President Irfaan Ali has poured cold water on the claims that crime has been on the rise in Guyana, noting that the statistics show otherwise.

The Head of State’s remarks come at a time when a number of persons and even organisations have expressed concern over the crime situation in the country, with the Georgetown Chamber of Commerce and Industry (GCCI) being the latest.

“The statistics based on all the reports shows crime is on the decline in Guyana, and there has been a tremendous decline in crime,” the Guyanese Leader said on the sidelines of an event at the Office of the President on Thursday.

“The problem with the figures is we had this issue at Mahdia that pushed up the murder rate.”

In a recent travel advisory, the US Department of State placed Guyana – the fastest growing economy in the world – in a level three category, which is one step away from a ‘do not travel’ warning.

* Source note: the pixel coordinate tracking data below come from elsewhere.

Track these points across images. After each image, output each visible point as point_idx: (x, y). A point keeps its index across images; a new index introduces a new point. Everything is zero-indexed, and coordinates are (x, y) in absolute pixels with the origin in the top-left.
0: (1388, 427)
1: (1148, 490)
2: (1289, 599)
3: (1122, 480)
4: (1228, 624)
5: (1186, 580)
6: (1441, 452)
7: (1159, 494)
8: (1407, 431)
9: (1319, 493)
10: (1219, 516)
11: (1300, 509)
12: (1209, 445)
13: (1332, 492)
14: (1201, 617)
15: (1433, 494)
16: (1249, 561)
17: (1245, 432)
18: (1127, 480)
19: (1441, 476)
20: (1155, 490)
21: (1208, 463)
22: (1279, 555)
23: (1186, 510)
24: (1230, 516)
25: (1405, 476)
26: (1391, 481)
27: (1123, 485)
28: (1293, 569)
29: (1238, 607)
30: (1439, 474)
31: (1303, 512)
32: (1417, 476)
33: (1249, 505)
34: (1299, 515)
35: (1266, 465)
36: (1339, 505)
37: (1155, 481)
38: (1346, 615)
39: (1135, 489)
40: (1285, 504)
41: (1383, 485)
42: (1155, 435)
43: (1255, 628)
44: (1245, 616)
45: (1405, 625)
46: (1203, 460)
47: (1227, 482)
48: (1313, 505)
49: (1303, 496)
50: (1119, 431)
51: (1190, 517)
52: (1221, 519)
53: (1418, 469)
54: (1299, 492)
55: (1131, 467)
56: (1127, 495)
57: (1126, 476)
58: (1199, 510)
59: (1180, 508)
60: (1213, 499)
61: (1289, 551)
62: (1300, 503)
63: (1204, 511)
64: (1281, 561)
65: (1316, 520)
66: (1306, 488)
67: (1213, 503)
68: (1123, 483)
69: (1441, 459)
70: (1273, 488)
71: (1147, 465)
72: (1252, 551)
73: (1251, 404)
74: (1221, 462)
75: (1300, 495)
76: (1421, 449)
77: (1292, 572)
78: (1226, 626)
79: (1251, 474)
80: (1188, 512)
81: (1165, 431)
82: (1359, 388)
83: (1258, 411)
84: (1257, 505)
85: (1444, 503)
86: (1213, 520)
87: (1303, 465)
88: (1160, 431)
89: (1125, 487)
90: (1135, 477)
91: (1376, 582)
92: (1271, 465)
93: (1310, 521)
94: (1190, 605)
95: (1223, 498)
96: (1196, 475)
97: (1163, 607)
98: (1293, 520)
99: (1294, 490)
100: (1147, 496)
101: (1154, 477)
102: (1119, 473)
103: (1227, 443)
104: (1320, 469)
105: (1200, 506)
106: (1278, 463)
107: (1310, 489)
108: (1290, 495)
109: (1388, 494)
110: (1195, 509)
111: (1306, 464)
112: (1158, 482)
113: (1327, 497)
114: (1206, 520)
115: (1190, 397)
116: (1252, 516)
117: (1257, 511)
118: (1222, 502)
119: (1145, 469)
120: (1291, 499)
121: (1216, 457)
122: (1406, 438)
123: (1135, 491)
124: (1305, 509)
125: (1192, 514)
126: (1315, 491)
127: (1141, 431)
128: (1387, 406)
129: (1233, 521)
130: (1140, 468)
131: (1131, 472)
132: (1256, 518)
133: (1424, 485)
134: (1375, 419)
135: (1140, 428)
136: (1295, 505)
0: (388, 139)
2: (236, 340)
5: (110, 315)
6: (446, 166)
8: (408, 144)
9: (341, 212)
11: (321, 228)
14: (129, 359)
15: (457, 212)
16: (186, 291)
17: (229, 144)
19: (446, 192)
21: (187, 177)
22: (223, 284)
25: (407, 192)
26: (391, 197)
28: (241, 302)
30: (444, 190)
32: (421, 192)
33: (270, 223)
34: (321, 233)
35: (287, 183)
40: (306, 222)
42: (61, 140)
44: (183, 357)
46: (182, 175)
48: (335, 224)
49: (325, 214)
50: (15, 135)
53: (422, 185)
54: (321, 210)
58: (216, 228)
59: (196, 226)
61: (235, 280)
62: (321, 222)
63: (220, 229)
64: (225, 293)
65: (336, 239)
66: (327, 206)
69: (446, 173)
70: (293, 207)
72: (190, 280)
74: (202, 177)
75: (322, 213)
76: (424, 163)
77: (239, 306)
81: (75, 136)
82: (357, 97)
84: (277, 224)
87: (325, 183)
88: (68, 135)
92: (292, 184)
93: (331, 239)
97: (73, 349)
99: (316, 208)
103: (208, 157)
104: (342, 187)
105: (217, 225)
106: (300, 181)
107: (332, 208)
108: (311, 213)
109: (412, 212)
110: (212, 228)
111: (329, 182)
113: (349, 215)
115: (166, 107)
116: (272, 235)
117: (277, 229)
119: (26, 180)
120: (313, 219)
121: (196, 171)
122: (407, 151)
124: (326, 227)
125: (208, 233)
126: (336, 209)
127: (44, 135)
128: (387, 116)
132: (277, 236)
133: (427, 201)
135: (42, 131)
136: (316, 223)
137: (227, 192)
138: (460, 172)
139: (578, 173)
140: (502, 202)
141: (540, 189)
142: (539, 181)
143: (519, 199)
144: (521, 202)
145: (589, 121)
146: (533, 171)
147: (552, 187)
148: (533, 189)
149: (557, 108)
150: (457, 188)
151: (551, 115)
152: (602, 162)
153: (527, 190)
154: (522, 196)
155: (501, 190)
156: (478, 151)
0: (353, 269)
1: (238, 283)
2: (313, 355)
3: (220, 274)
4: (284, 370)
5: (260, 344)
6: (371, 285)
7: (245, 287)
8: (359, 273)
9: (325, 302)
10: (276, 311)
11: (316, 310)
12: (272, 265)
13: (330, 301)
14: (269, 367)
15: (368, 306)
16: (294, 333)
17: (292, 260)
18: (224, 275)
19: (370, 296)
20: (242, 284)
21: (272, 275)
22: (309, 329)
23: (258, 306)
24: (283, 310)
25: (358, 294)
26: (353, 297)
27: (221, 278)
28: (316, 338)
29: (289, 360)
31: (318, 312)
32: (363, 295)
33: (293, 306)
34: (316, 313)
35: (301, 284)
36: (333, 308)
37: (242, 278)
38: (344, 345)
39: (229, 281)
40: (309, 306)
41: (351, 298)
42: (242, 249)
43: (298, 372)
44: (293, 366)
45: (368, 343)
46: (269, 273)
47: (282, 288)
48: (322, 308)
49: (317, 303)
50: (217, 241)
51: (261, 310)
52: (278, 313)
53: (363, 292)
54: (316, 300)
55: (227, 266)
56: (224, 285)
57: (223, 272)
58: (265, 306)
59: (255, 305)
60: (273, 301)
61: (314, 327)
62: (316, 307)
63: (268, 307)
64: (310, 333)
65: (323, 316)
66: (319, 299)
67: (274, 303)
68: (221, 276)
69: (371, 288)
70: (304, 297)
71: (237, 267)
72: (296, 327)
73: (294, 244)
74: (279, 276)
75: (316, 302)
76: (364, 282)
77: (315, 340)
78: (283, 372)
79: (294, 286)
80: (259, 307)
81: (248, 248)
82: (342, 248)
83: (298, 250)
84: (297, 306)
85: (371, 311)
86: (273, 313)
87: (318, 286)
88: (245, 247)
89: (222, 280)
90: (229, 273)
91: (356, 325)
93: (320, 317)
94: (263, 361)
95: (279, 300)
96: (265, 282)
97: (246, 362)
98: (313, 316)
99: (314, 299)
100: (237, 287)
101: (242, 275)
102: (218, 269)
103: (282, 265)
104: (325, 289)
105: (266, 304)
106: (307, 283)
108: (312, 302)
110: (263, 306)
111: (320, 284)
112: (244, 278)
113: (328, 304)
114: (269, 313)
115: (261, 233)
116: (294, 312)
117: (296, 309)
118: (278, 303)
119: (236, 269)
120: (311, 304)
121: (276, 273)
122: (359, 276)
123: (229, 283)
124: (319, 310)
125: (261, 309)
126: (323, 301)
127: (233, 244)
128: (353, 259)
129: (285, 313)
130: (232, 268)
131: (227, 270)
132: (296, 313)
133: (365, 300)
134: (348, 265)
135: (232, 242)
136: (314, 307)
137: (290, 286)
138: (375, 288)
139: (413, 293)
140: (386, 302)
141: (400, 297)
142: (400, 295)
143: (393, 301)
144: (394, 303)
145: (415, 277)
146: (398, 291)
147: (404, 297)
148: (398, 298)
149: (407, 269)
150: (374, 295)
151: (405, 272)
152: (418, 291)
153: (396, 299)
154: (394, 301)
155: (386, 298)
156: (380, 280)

The advisory noted that violent crimes, including murder and armed robbery, are common, especially at night, and the Police Force lacks the resources to respond effectively to serious criminal incidents.

But the Head of State told reporters that since ascending to office, his administration has worked aggressively to provide the Guyana Police Force (GPF) with tools to fight crimes.

“Even the one, two, three, four, five that exist is significantly important for us. So, we are working in a very holistic way. One, we are building out the infrastructure for the Police Force,” President Ali posited.

Only two weeks ago, Opposition Parliamentarian Geeta Chandan-Edmond called on the Ali-led Administration to arrest the crime situation in the country and restore calm and peace.

Her call came after Retired Assistant Police Commissioner Clinton Conway, who not only noted that crime is on the increase but accused the Police Force of docking the numbers. 

Last month, the Police Force announced a 12.6 per cent decrease in serious crimes except murder.

The murder figures for 2023 have climbed to a whopping 37 per cent for 2023.